Investment Confidence and Return Evidence Are Moving in Opposite Directions
The scale of AI capital commitment is not in question — what is in question is whether that commitment is connected to any outcome executives can point to. A 2025 MIT study analyzing 150 executive interviews and 300 public AI deployments found approximately 95% of generative AI pilots failing to deliver measurable ROI, a figure that, if accurate, makes the investment cycle look less like patient capital and more like sunk cost accumulation. McKinsey's November 2025 survey reported more than 80% of enterprises seeing no meaningful EBIT impact from AI despite adoption; BCG found 60% generating no material value. Global startup funding reached a record $297 billion in Q1 2026, with 65% concentrated in four frontier AI companies — the long tail is not sharing in the momentum.
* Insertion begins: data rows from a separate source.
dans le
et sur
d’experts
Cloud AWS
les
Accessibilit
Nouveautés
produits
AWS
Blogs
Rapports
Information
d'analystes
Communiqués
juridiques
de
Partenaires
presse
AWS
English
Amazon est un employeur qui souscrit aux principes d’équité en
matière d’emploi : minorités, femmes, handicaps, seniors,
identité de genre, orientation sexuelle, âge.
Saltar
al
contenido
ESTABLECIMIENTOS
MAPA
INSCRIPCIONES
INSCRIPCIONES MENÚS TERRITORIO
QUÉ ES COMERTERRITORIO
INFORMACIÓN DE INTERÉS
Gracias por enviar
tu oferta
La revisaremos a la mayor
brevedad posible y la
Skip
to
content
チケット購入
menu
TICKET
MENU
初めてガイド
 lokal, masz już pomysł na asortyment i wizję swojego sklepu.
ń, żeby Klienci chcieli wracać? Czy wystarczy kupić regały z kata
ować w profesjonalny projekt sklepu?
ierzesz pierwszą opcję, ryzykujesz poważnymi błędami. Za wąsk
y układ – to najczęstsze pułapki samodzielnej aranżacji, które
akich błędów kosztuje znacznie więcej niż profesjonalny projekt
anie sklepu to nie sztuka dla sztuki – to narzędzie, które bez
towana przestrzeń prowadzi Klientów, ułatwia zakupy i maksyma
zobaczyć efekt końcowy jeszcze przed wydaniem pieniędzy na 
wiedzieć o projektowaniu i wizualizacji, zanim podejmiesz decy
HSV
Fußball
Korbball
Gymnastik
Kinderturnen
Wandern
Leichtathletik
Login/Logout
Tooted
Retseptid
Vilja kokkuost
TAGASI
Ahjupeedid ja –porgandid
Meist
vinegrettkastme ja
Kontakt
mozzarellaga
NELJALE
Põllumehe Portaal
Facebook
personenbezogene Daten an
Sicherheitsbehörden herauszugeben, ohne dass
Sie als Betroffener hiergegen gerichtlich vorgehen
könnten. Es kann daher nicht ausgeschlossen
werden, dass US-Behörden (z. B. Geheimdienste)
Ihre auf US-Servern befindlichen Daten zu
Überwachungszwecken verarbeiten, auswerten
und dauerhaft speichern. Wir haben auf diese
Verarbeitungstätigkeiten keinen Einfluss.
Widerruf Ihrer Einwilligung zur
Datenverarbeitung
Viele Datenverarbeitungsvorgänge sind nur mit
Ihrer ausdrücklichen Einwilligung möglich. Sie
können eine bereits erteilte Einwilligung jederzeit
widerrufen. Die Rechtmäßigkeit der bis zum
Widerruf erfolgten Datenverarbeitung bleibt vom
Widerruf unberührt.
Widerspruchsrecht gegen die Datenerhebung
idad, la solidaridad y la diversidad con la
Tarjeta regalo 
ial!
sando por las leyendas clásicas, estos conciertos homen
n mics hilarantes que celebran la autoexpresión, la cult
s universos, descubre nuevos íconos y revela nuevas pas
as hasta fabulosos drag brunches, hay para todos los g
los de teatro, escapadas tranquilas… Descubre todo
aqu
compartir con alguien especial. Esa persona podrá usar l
The executives who commissioned these deployments are not exiting the AI conversation. They are, however, starting to use language that was absent eighteen months ago: the word 'negligible' appears in Federal Reserve survey responses where 'transformative' appeared before. The AI productivity stalls documented across nearly 6,000 CEOs in the US, UK, Germany, and Australia represent a cross-sectional consensus that individual company results cannot explain away. The labs that built the infrastructure will argue the returns are coming — but the enterprises writing the deployment checks have already updated their vocabulary, and that update is irreversible.